[Begin]

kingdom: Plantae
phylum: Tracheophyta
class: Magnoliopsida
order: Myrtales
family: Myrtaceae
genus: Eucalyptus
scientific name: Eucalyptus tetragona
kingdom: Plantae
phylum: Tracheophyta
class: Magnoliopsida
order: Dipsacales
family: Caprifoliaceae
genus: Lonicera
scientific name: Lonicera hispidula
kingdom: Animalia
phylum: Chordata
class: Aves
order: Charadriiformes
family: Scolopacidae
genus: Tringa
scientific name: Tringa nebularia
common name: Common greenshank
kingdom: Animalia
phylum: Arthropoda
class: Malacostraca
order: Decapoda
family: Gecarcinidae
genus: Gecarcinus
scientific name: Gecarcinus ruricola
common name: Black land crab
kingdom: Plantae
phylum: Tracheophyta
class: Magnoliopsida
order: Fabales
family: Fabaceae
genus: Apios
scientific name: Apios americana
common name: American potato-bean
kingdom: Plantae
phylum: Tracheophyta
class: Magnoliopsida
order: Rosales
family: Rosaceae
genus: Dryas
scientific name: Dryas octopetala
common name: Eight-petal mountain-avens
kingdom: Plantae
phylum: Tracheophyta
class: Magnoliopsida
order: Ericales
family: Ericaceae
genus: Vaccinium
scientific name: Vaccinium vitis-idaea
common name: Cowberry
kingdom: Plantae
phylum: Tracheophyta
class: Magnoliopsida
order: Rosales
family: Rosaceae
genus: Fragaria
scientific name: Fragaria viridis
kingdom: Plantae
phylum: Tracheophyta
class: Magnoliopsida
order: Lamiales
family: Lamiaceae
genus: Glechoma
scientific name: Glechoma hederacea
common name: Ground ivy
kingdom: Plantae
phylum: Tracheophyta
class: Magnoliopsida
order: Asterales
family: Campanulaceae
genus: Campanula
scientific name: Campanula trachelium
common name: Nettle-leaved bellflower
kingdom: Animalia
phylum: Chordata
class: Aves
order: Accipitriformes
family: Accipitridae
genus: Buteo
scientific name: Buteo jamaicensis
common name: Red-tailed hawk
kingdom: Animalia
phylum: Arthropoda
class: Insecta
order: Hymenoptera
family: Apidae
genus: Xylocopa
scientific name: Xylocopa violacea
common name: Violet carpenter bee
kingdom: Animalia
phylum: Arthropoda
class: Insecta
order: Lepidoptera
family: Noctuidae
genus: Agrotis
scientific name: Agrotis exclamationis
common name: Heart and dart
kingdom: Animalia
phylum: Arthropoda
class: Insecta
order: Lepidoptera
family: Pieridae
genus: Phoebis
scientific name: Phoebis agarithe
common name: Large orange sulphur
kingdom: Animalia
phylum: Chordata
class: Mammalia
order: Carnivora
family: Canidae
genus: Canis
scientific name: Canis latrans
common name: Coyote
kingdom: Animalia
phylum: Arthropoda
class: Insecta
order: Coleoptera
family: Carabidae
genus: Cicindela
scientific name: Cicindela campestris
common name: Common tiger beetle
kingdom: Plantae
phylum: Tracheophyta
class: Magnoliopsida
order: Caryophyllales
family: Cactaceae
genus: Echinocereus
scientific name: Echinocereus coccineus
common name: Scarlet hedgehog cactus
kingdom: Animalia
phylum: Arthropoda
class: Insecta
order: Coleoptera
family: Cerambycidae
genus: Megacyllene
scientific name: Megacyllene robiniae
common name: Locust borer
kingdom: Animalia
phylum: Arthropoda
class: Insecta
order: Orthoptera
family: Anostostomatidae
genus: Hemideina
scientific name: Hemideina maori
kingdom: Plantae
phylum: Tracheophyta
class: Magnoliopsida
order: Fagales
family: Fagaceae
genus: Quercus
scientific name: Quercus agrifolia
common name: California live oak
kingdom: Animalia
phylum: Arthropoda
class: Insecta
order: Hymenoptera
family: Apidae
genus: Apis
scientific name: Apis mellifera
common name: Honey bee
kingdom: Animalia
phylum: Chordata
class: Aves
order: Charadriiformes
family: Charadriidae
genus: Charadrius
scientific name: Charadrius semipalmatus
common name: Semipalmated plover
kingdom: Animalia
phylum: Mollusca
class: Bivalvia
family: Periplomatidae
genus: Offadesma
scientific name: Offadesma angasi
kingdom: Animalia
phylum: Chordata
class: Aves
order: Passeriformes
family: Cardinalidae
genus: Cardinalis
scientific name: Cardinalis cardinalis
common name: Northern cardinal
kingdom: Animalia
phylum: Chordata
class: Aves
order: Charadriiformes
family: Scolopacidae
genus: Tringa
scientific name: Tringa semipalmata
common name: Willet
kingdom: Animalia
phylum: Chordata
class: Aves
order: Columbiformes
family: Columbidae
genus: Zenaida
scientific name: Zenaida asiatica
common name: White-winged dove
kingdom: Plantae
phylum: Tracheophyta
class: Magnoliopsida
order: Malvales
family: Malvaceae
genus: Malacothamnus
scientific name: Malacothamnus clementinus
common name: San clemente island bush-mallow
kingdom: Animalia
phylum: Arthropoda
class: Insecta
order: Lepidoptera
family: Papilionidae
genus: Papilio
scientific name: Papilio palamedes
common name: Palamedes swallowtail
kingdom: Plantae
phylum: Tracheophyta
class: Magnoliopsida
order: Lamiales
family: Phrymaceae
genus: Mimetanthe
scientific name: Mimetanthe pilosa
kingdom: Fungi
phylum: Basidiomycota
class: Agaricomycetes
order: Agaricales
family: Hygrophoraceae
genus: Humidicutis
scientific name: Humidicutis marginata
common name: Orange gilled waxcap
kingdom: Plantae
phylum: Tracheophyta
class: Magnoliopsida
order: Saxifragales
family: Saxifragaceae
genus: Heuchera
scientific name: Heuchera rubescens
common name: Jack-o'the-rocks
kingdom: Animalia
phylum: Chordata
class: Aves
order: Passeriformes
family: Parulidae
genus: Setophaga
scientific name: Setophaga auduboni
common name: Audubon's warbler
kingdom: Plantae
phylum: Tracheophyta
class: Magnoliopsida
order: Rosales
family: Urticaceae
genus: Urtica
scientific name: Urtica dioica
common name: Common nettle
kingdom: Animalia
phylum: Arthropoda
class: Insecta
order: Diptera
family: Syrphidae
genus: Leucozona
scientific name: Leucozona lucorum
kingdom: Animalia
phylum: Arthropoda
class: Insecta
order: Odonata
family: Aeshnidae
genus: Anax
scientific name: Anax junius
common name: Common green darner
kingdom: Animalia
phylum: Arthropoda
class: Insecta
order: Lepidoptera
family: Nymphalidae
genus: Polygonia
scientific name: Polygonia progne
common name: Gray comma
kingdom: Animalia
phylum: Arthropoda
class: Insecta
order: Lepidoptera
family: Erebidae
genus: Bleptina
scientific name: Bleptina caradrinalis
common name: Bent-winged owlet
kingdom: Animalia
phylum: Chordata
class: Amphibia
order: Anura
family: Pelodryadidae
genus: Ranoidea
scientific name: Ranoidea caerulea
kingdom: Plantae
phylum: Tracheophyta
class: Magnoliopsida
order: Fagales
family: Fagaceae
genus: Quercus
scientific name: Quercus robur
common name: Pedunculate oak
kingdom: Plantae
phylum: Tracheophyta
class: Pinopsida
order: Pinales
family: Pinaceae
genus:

[End]

What to work on: Could you write out, unchanged, the lines of the items from the one containing "family: Pieridae" up to and including the one containing "genus: Hemideina"?

Reply:
family: Pieridae
genus: Phoebis
scientific name: Phoebis agarithe
common name: Large orange sulphur
kingdom: Animalia
phylum: Chordata
class: Mammalia
order: Carnivora
family: Canidae
genus: Canis
scientific name: Canis latrans
common name: Coyote
kingdom: Animalia
phylum: Arthropoda
class: Insecta
order: Coleoptera
family: Carabidae
genus: Cicindela
scientific name: Cicindela campestris
common name: Common tiger beetle
kingdom: Plantae
phylum: Tracheophyta
class: Magnoliopsida
order: Caryophyllales
family: Cactaceae
genus: Echinocereus
scientific name: Echinocereus coccineus
common name: Scarlet hedgehog cactus
kingdom: Animalia
phylum: Arthropoda
class: Insecta
order: Coleoptera
family: Cerambycidae
genus: Megacyllene
scientific name: Megacyllene robiniae
common name: Locust borer
kingdom: Animalia
phylum: Arthropoda
class: Insecta
order: Orthoptera
family: Anostostomatidae
genus: Hemideina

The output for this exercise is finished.